The right bite. August 27, 2008Posted by ourfriendben in wit and wisdom.
Tags: eating habits, French Women Don't Get Fat, Marcel Pagnol, weight loss
Silence Dogood here. I just finished reading French Women Don’t Get Fat, the 2005 bestselling entry in the weight-loss wars. (I know I’m behind the trend here, but it was on a dollar sale rack benefiting my local library, and I was curious.) The book basically preaches a commonsense approach to weight loss: Eat as small a portion as you can bear and lead as active a lifestyle as you can manage.
Let’s just say I can bear smaller portions of some dishes than others, but it’s hard to argue with that message.
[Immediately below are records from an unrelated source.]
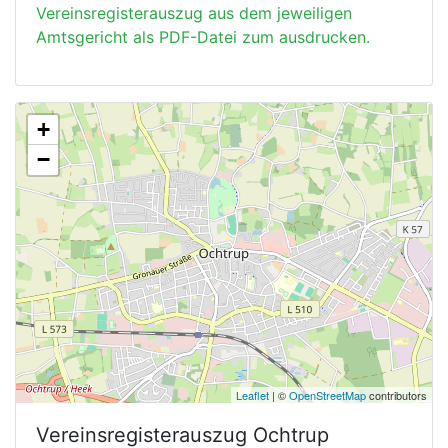
Vereinsregisterauszug aus dem jeweiligen
Amtsgericht als PDF-Datei zum ausdrucken.
+
−
Leaflet
| ©
OpenStreetMap
contributors
Vereinsregisterauszug
Ochtrup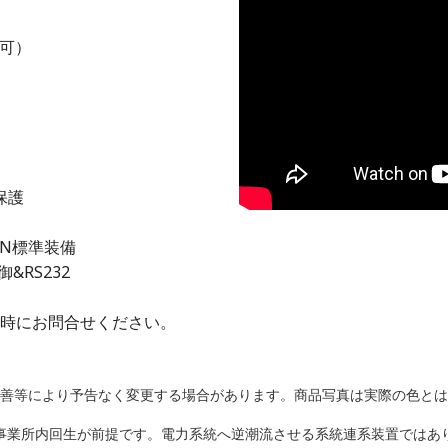
可）
生保護
AN標準装備
&RS232
運転時にお問合せください。
善等により予告なく変更する場合があります。商品写真は実際の色とは
事業所内回生が前提です。電力系統へ逆潮流させる系統連系装置ではあ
However. In one chapter, the author insists that you chew each mouthful of food to pulp before swallowing. This advice always ticks me off, and it was especially outrageous coming from a woman who spent almost the entire rest of the book proclaiming what sensualists French women are.
I, Silence Dogood, am here to tell you that no one can be sensual who chews their cud like a cow. Sensualists want to enjoy food at the perfect temperature, texture, and aroma, and it quickly loses appeal if it’s too warm, too cold, or starting to congeal, get mushy or hard, lose its scent or become overpowering, and so on. I cannot think of anything less sensual than putting a bite of food in your mouth and then sitting there, masticating away, thinking “I need to chew this 100 times before I swallow. 44… 45… oh, wait, I’ve lost track!” Unless, of course, it’s looking at someone else while they’re earnestly chewing their own cud.
There is one thing to say about this sort of eating, and it is “Yuck!!!!” But as a weight-loss tactic, it would work for me: I can’t think of a more effective appetite suppressant. Not only would a single endlessly-chewed bite be enough to kill my appetite, but by the time I’d managed to swallow it, the rest of the meal would be cold, congealed… gross. Might as well just stick a wad of gum on your plate and get it over with.
Lest this post leave you with a bad taste in your mouth (I really did try not to say that, at least for five seconds), let me leave you instead with a truly great and insightful quote from the end of the book: “The great Provencal writer Marcel Pagnol believed that God gave laughter to human beings as consolation for being intelligent.” Better to chew on a thought like that than a single interminable bite, say I.